Komaidi menilai dinamika perdagangan internasional memang tak bisa ditebak belakangan ini, utamanya usai Trump mengeluarkan kebijakan tarif resiprokal untuk menutup defisit perdagangan AS dengan berbagai mitra dagangnya.
Indonesia sendiri diganjar tarif sebesar 19%, lebih rendah dari sebelum pemerintah berunding dengan AS, yakni sebesar 32%. Salah satu kesepakatan yang diteken RI-AS yakni kebijakan impor komoditas energi dengan alokasi nilai sekitar US$10 miliar—US$15 miliar.
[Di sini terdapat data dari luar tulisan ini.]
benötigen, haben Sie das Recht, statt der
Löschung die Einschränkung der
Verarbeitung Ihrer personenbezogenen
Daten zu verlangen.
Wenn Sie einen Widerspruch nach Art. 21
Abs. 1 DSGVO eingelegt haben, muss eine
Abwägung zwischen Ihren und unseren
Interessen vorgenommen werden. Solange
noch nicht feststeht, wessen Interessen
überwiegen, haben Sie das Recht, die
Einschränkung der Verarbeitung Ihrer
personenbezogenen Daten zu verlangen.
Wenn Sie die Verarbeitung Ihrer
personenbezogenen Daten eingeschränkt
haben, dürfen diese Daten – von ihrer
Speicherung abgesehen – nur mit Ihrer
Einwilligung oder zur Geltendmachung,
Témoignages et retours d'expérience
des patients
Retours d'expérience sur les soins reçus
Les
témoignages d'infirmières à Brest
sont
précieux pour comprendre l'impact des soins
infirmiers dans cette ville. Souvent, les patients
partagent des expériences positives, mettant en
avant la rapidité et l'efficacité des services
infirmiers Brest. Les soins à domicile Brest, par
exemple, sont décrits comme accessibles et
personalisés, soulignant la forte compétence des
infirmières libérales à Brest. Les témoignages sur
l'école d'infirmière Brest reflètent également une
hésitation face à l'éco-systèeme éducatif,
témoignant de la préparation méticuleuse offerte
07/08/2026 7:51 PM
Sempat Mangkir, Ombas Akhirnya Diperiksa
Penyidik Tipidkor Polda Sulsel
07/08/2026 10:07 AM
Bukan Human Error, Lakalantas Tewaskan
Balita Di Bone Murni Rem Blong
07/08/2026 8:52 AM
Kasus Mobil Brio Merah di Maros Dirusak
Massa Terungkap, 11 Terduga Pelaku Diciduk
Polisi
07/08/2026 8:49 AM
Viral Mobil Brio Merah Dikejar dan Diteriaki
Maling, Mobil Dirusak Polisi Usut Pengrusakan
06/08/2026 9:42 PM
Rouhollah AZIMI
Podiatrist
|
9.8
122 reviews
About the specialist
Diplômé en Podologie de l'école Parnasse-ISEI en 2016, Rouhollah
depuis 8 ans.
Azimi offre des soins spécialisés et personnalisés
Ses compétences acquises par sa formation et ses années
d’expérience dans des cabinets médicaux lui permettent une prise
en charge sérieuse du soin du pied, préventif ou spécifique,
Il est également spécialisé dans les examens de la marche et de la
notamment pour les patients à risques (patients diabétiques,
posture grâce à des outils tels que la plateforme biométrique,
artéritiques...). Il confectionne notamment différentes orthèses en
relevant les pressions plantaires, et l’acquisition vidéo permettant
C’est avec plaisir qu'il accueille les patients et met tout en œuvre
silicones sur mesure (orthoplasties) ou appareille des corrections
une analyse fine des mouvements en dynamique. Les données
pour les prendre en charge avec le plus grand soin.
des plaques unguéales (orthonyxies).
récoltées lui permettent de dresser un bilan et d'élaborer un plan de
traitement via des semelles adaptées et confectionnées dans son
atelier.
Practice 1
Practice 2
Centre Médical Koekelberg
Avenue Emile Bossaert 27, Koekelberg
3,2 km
Dia memprediksi dinamika perdagangan global tersebut tidak akan terjadi dalam jangka panjang, melainkan hanya dalam jangka pendek-menengah atau setidaknya hingga Trump lengser dari jabatannya.
Dengan begitu, dirinya kembali meminta pemerintah mengkaji rencana impor migas dari Rusia di tengah gejolak dagang yang belakangan terjadi.
“Saya kira untuk kerja sama dalam jangka panjang perlu diperhatikan, tetapi yang dalam jangka pendek menengah juga perlu dipertimbangkan biaya dan manfaatnya,” pungkas Komaidi.
Paket Baru
Uni Eropa pada hari Jumat (18/7/2025) meluncurkan paket pembatasan ke-18 yang menargetkan Rusia dan perdagangan minyaknya sebagai bentuk kecaman atas invasi di Ukraina.
Terlebih, blok mata uang tunggal tersebut tengah berjibaku mengebiri pendapatan energi Kremlin yang selama ini didukung oleh ekspor minyak mentah Rusia ke India.
Langkah-langkah tersebut mencakup sanksi terhadap fasilitas kilang minyak India, di mana Rosneft memegang 49,13% sahamnya. Perusahaan ini dikelola oleh Dewan Direksi independen.
Melalui pernyataan resminya, Rosneft menganggap sanksi Eropa tersebut “tidak dapat dibenarkan dan ilegal”, serta menyebutnya sebagai contoh lain pembatasan ekstrateritorial “bermotif politik yang terang-terangan melanggar hukum internasional.”
Rosneft juga menuding UE telah merugikan kepentingan ekonomi suatu negara berdaulat, dalam hal ini India.
Menteri Energi dan Sumber Daya Mineral (ESDM) Bahlil Lahadalia sebelumnya mensinyalir Indonesia makin serius untuk mengeksekusi rencana impor minyak mentah dan LPG dari Rusia.
Hal tersebut disampaikan usai kunjungan delegasi Indonesia yang dipimpin oleh Presiden Prabowo Subianto untuk menemui Presiden Rusia Vladimir Putin di St. Petersburg pada 18—20 Juni 2025.
“Pekan ini, pada Kamis, Jumat sudah ada tim dari Rusia yang akan datang ke Indonesia untuk memulai menindaklanjuti apa yang diomongkan [pertemuan bilateral] minggu lalu,” kata Bahlil dalam wawancara dengan Liputan6 TV, akhir bulan lalu.
Dia menggarisbawahi harga yang ditawarkan Rusia harus lebih murah atau kompetitif dibandingkan dengan negara lain.
Di sisi lain, Indonesia memang harus mengoptimalkan potensi sumber daya yang ada, tetapi tetap membutuhkan kerja sama dengan negara lain.
“Kalau kerja sendiri saya yakin optimalisasinya tidak akan semaksimal kalau kita melakukan kolaborasi dengan teman-teman investor dari luar,” tuturnya.
Bahlil juga menuturkan dia bersama Kepala Satuan Kerja Khusus Pelaksana Kegiatan Usaha Hulu Minyak dan Gas Bumi (SKK Migas) Djoko Siswanto dan Direktur Utama PT Pertamina Simon Aloysius Mantiri telah berkomunikasi dengan sejumlah BUMN migas Rusia.
Selain membahas impor minyak mentah dan LPG, Bahlil mengatakan RI akan kerja sama dengan RI-Rusia terkait dengan pengembangan sumur minyak tua karena Rusia memiliki teknologi yang lebih maju.
Ia mengungkapkan, Rusia akan berinvestasi lebih dari US$10 miliar di sektor hulu migas Indonesia.
Investasi tersebut, lanjutnya, dialokasikan untuk kegiatan eksplorasi lapangan migas tua yang kurang produktif dengan pemanfaat teknologi dari Moskwa. Dia juga mensinyalir salah satu lokasi yang disasar Rusia adalah Blok Tuna di lepas pantai Natuna bagian utara.